■連載/ゴン川野の阿佐ヶ谷レンズ研究所
Introduction
NikonとCanonからフルサイズミラーレスが発表された。どちらもレンズ資産を生かすために純正のマウントアダプターがオプションに加わっている。私はNikonユーザーなので、手持ちのオールドニッコールレンズがどの程度、最先端フルサイズミラーレスで使えるのかが気になる。そこで『Z7』にマウントアダプター『FTZ』を借用した。この組み合わせでは使えるレンズには制約があり、特にAI改造していないレンズが使えないのが残念。具体的には1977年以前生産のカニ爪レンズが適応外となる。カンタンな見分け方はカニ爪の左右に穴があるかどうか。穴があれば使えるのだ。1997年までメーカーがAI改造をおこなっていたのでオールドニッコールでもAI化されている場合がある。これから中古レンズを探すならカニ爪の穴に注目である。
ざっとレンズ沼を見渡してみるとAI方式のレンズは20本以上あるので、『Z7』で遊ぶのに不自由はない。とは言えマイクロフォーサーズと違って昔のレンズは重いのでお気軽に何本も持っていけない。今回は直進式ズームの傑作『Nikkor 80-200mm F4.5』のAI 改造モデルを使う。200mm側で1.2mまで寄れるのがいい。何と1970年代のレンズである。EDレンズを使った80-200mmF2.8もあるのだが重いので却下。
もう1本はオールドではなくバリ新しいSIGMA『50mm F1.4 DG HSM』である。ラインArtの最高性能の標準レンズだ。超音波モーター採用、最短撮影距離は40cm、メイドインジャパンの逸品である。それから純正の標準ズームである『NIKKOR Z 24-70mm f/4 S』の3本で作例を撮影した。
Report
Nikon『Z7』はオーソドックスなインターフェイスを採用しているため、Nikonの一眼レフを使ってたユーザーなら迷わず使えるはずだ。特にグリップ周りのインターフェイスや階層化されたメニューは、今までのDシリーズの流れに沿っている。『EOS R』の斬新なインターフェイスもいいのだが、覚えるまでがやっかいである。

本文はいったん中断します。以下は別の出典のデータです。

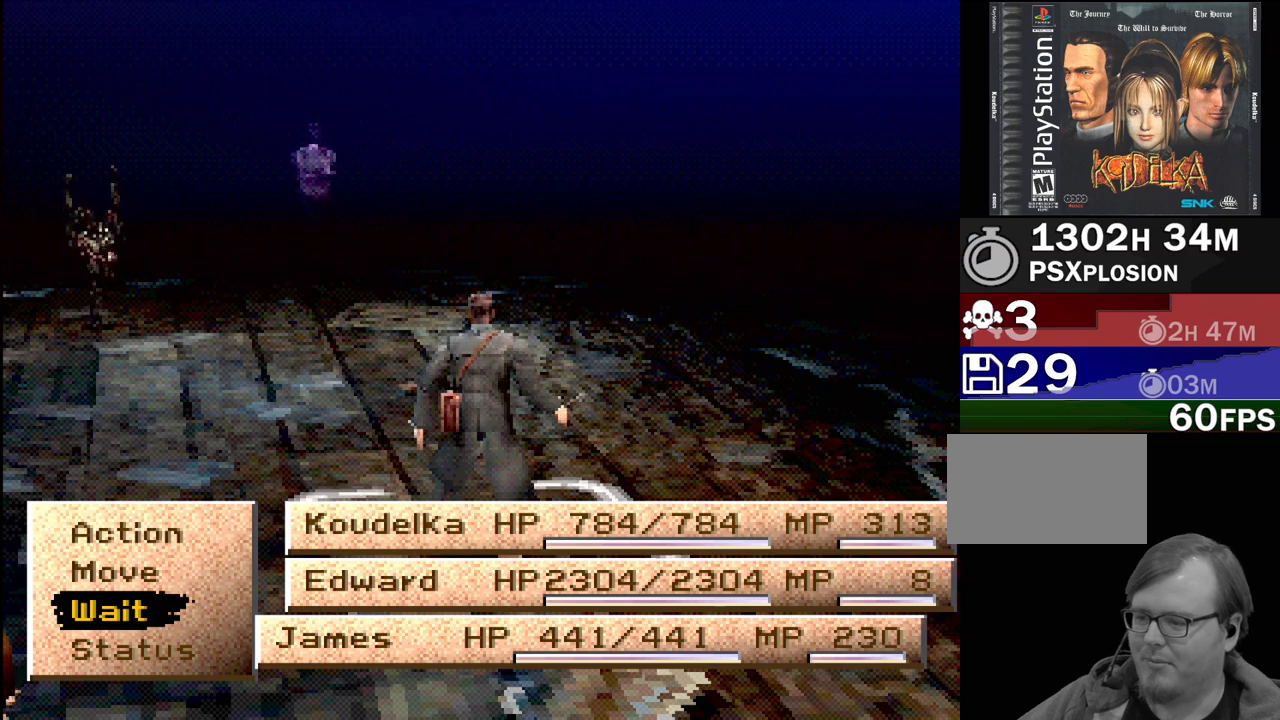
{"buttons": [], "events": [[83, "DPAD_UP", "down"], [117, "DPAD_UP", "up"]]}
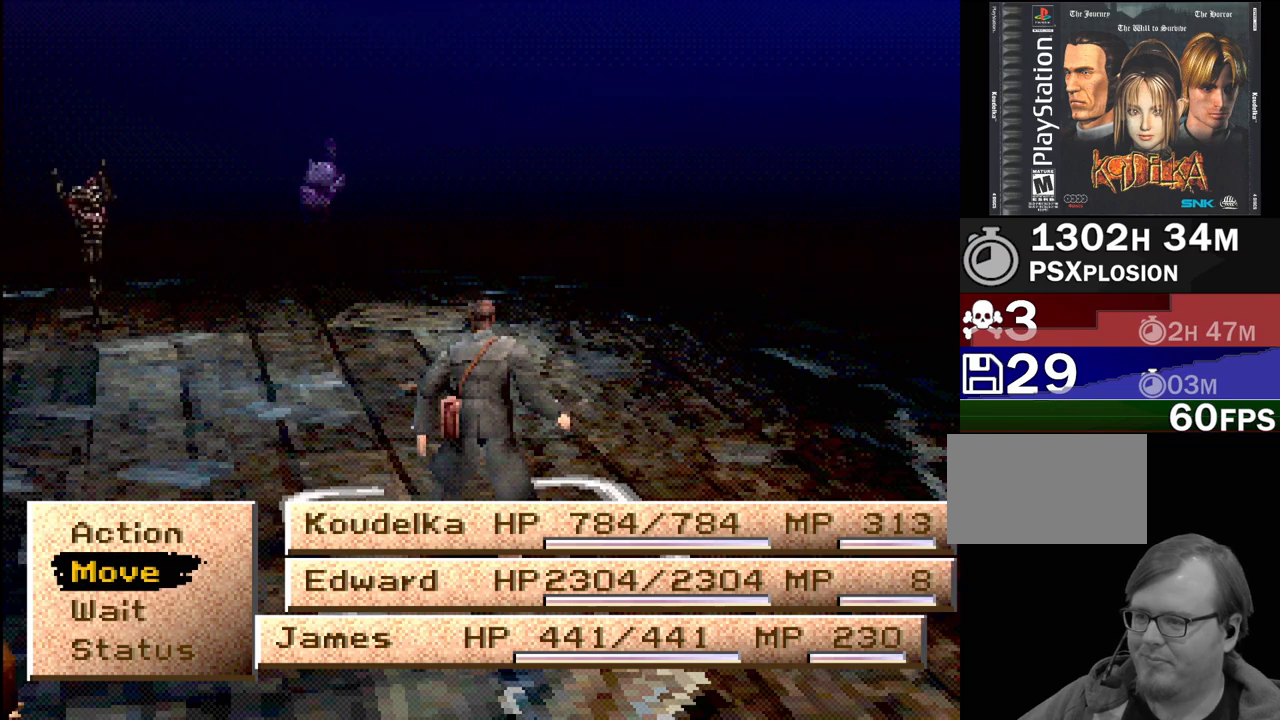
{"buttons": [], "events": []}
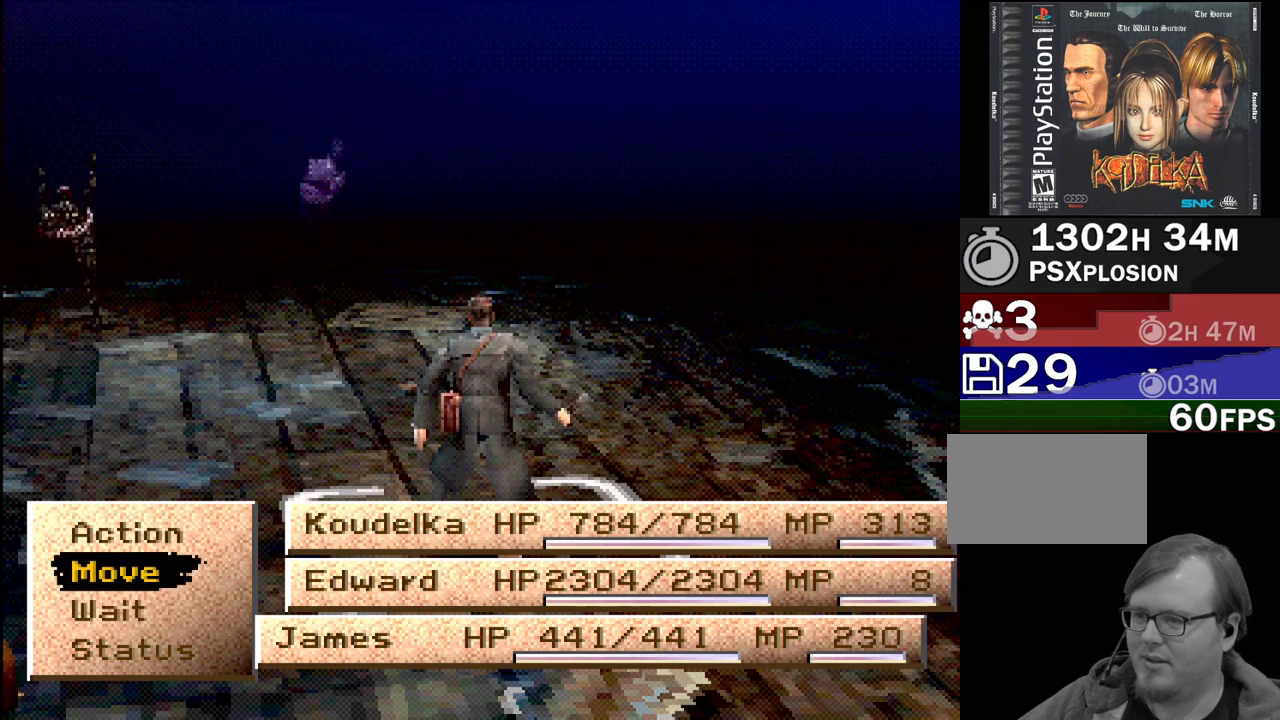
{"buttons": [], "events": []}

その点、『Z7』は光学ファインダーがEVFになって軽量化されただけみたいな違和感のない操作性がいい。シャッターのフィーリングと音もいい。そして細部にわたって作りの良さが感じられる。さすが高級機である。『Z6』にもこの品質が生かされているのが素晴らしい。
AI化されたニッコールレンズならMF、絞り込み測光で使える。EVFは拡大表示できるのでピントはシビアに追い込めるのだ。
もちろん最新レンズであればAFが使え、CPUレンズであればレンズ内とカメラ内VRの両方が働き三軸の手ブレ補正が使える。
サブ液晶画面は黒背景の白ヌキ表示になり、ちょっと渋くて今風になっている。
ロック付きのモードダイヤルはユーザー設定モードが3つあり、非常に使いやすい。
大型の視度調整ダイヤルは回しやすく微調整が容易におこなえる。そしてロック付きだ。
液晶モニターは速写性に優れるチルト式を採用。私はバリアングルよりもこっちが好きだ。
メモリはXQDカードのシングルスロット。高価で高性能、PCに読み込ませる専用リーダーも必要。